Another appealing aspect of both Gregor and Boots is that they are in no way extraordinary. Unlike the heroes of similar stories in which a child leaves the normal world for a fantastical one and discovers that he or she is actually fantastical as well, Gregor and Boots remain endearingly normal. Their successes are a product of their own natures and choices, rather than a birthright or newly-discovered powers. For example, Boots' natural and uninhibited affection for most living things plays a key role in the novel's plot, but it is something that is characteristic of Boots from the very beginning:

"The smooth black bumps [Gregor] had taken for rocks were actually the backs of a dozen or so enormous cockroaches. They clustered around Boots eagerly, waving their antennas in the air and shuddering in delight.

Boots, who loved any kind of compliment, instinctively knew she was being admired. She stretched out her chubby arms to the giant insects. "I poop," she said graciously, and they gave an appreciative hiss."
- Gregor the Overlander, page 19

Boots' affection and kindness towards the cockroaches later sets an example for both Gregor and the other characters they encounter, emphasizing one of Collins' main themes of pursuing peace and mutual understanding over conflict and discord.

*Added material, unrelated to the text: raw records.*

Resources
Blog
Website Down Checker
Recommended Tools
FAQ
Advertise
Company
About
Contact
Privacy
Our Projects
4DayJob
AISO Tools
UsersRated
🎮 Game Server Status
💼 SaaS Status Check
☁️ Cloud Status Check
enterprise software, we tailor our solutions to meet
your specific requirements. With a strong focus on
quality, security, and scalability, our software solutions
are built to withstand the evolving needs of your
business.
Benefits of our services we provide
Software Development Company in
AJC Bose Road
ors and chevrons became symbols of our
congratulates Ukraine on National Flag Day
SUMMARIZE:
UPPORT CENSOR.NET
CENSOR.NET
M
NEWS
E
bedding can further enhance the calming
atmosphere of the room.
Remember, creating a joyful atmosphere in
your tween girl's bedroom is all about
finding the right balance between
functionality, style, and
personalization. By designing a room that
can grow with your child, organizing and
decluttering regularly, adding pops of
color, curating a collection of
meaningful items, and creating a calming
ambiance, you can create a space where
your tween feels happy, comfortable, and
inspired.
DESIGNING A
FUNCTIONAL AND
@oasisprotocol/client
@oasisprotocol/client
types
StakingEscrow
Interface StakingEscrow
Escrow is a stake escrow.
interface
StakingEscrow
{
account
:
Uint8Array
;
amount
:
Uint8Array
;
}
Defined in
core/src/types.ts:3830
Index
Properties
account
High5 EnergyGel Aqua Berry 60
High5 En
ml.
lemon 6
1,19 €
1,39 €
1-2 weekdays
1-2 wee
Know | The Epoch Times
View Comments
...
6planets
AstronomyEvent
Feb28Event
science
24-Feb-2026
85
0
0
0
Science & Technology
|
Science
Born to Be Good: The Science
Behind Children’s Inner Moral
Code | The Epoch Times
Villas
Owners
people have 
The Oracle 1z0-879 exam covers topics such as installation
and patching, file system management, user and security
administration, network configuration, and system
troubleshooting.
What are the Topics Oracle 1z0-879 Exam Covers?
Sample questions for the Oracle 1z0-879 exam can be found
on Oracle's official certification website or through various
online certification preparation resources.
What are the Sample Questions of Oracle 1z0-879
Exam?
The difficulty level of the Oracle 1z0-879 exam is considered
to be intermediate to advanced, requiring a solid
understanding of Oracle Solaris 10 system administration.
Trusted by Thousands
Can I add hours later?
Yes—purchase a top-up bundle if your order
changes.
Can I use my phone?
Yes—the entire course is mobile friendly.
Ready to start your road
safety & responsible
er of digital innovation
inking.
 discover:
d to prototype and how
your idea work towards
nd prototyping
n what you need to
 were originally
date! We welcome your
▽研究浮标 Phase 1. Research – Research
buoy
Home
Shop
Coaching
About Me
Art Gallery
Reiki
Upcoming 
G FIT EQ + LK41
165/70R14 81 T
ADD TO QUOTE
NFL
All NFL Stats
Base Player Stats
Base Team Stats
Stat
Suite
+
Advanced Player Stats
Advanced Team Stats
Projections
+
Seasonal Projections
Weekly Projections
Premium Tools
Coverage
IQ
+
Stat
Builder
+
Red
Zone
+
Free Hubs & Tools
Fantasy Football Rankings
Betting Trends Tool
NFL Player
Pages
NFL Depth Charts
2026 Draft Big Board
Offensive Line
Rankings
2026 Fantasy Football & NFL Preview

Perhaps the most remarkable thing about this novel, however, is it's pacing. Collins' moves briskly from scene to scene, without the reader every feeling as though she's moving too fast. Gregor and Boots, for example, are in in the Underland by the beginning of Chapter 2, meaning that all of our heroes' backstory is covered in a single, 13-page chapter. And yet, as Gregor and Boots are tumbling through space towards the Underland, the reader feels already as if he knows them. The reader has already a strong sense not only of who they are as characters, but of the impact their disappearance will have on their exhausted and overworked mother and their invalid grandmother. Thus, their journey has stakes even at it's outset, and the reader is invested in those stakes.

This pacing is consistent throughout Gregor the Overlander, and the casual reader may not process exactly how many messages and themes are packed into Collin's efficient, nimble writing. I've heard parents dismiss this novel as a "beach-read adventure", concerned that their child should be reading denser literature that "requires them to think".

I take issue with this. There is an enormous amount of thinking provoked by Gregor's journey, both in terms of moral decisions and writing style. The structure of the novel is impeccable and could easily be used to highlight for students the plot elements that create an effective and engaging story. Though The Hunger Games deals with more complex and abstract political themes, Gregor is by far the better crafted story, and I can see incredibly rich discussion in comparison of the two by fans of Collins' writing.

Gregor the Overlander is the first in a five-book series, The Underland Chronicles, and I have taken my 6th grade friend up on his offer to borrow them. Gregor's first adventure made such an impression on me, though, that I'm a little hesitant to begin reading them. The bar for the rest of the books has been set incredibly high.